The justices didn't like any of those options.
They all wanted “Amy” to be compensated for the estimated $3.4 million cost of her travails, which have made her childhood rape at the hands of her uncle one of the Internet's most popular series of images for traffickers in child pornography.
They did not, however, think that Doyle Randall Paroline, who possessed two images and was sentenced in 2009 to two years in prison, should be held liable for the full amount. And while the federal government called for Paroline and others to pay fair shares for Amy's psychotherapy and other costs, the justices had trouble with the math.
“The woman has undergone serious psychological harm because of her knowledge that there are thousands of people out there viewing her rape,” Justice Antonin Scalia said. “Each person increases the amount of her psychological harm.”
Amy, whose real name is not used in court papers, was raped and filmed at ages 8 and 9. It wasn't until she was 17 that she learned the sex acts had gone viral on the Internet. As a result, her lawyers say, she could not finish college, has had trouble holding a job and will require weekly psychotherapy for the rest of her life
Since her images were discovered, federal authorities have identified more then 3,200 cases in which they were downloaded. They have won court orders for restitution totaling more than $1.7 million in 182 cases.
Deputy Solicitor General Michael Dreeben suggested that federal district court judges should decide how much each offender should pay, perhaps based on simple division. So far, he said, each one would be liable for about $18,000.
How, the justices wondered, should the first offender in such a system be treated if the ultimate number of offenders isn't known?

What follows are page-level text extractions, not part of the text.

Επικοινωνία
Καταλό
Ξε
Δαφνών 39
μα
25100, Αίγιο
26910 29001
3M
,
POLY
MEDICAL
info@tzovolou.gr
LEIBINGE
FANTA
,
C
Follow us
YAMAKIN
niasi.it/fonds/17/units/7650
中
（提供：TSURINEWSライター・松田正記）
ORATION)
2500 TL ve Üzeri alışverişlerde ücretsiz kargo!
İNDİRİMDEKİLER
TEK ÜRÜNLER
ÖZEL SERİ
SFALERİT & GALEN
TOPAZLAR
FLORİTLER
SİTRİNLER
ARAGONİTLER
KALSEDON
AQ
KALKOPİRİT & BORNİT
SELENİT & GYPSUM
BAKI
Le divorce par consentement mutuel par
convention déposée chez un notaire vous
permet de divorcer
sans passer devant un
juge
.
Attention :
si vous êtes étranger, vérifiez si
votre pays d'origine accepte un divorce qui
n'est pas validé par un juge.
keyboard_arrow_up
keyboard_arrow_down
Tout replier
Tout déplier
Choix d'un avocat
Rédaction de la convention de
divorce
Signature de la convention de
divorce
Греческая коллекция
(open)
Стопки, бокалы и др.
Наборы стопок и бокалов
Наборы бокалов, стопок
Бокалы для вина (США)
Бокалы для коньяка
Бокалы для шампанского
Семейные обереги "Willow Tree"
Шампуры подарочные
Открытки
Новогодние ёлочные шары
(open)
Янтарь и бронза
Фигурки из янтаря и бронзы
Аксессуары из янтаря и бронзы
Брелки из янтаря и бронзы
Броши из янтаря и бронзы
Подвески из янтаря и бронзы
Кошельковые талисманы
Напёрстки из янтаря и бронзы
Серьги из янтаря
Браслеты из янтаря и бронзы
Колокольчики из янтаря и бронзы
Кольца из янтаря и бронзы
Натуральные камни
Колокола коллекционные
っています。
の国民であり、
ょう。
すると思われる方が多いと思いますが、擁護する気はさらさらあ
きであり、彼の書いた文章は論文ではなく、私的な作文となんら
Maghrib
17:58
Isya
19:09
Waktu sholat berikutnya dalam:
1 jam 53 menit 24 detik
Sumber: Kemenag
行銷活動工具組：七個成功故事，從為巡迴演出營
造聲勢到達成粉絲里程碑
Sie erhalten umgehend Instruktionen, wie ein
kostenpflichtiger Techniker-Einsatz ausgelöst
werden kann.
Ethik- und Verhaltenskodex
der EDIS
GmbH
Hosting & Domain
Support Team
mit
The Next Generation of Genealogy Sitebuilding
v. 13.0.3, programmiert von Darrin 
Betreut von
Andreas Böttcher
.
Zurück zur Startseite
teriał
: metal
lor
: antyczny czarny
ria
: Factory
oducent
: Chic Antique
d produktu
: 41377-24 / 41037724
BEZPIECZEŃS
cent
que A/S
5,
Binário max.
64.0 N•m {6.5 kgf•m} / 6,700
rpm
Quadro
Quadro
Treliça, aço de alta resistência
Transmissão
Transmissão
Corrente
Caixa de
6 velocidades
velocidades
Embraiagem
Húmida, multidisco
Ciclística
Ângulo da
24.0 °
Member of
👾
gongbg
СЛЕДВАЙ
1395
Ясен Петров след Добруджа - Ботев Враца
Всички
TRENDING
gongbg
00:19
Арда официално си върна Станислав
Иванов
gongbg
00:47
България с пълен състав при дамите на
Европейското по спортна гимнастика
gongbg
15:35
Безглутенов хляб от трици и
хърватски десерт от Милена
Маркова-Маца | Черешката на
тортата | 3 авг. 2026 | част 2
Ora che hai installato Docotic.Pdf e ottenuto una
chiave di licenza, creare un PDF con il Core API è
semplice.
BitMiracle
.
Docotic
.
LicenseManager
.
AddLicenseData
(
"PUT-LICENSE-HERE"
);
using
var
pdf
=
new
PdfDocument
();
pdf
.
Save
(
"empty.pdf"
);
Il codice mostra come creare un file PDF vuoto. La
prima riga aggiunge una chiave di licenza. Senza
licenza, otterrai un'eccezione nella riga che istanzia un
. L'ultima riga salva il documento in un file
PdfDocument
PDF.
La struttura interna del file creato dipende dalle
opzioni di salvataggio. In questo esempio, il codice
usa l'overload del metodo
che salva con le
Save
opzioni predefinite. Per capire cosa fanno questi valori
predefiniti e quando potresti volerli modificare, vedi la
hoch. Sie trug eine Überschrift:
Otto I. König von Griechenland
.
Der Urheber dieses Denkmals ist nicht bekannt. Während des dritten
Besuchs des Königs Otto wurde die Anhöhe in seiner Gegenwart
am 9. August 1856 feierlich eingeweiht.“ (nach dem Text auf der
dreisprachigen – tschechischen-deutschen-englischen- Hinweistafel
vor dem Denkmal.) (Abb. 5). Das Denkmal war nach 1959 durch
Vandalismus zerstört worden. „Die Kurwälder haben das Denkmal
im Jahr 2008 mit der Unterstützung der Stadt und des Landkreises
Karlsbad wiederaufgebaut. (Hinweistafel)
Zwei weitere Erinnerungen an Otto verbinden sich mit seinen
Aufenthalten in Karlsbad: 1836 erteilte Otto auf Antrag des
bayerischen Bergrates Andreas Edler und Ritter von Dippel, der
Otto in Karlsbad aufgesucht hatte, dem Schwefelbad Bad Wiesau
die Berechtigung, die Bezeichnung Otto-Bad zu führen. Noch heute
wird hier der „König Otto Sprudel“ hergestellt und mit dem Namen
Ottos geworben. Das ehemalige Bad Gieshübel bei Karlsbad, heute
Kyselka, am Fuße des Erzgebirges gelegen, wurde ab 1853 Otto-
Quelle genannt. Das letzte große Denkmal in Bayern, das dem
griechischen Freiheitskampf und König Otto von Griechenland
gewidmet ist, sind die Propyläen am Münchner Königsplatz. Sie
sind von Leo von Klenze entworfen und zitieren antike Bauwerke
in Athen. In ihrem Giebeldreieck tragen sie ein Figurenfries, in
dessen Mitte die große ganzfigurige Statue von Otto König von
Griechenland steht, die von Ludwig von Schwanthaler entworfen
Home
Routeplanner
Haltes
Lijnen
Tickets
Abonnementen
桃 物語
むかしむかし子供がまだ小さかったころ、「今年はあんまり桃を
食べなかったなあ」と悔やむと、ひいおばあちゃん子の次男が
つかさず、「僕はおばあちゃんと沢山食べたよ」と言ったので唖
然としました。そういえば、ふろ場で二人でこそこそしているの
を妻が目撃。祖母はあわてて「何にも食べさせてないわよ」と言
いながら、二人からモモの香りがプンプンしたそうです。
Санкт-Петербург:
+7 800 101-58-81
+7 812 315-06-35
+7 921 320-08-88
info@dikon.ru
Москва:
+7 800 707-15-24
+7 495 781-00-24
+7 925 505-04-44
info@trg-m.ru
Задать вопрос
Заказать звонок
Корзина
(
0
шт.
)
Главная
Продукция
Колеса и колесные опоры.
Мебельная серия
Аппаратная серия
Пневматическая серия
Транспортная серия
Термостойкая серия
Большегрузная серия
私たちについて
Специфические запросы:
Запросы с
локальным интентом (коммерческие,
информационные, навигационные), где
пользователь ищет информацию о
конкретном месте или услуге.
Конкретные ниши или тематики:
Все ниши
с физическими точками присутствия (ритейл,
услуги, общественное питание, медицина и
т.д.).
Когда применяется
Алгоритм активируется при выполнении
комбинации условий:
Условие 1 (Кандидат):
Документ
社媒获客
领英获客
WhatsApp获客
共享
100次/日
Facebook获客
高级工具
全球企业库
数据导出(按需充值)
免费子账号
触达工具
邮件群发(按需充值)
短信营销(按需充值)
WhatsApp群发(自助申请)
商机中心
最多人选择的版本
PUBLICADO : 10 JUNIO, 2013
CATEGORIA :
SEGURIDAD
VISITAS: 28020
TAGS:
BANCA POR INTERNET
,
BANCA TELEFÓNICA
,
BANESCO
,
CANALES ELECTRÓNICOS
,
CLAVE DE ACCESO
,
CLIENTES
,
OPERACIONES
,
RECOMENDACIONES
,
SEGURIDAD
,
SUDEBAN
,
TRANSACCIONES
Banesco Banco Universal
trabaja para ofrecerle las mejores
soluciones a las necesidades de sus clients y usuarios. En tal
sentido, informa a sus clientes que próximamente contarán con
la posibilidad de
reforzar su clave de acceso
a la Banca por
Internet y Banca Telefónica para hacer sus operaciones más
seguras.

The case stems from Congress' passage of the Sexual Exploitation and Other Abuse of Children Act, which established penalties and restitution for sexual assault, domestic violence and child pornography. The law called for full restitution but did not specify who should pay what.
Amy's attorney, Paul Cassell, argued that every offender should be held liable for the entire amount and made to pay what they can until she has been fully compensated. Otherwise, he said, it could take many years to reach the $3.4 million goal for Amy's lifetime costs.
While the justices agreed she deserves the money, they didn't agree that Paroline should be asked to pay it all.
How to estimate Paroline's culpability in dollars and cents, however, proved impossible — and for good reason. Federal district court judges have come up with widely varying figures — some of which, Justice Elena Kagan said, appear to have been “plucked out of the air.”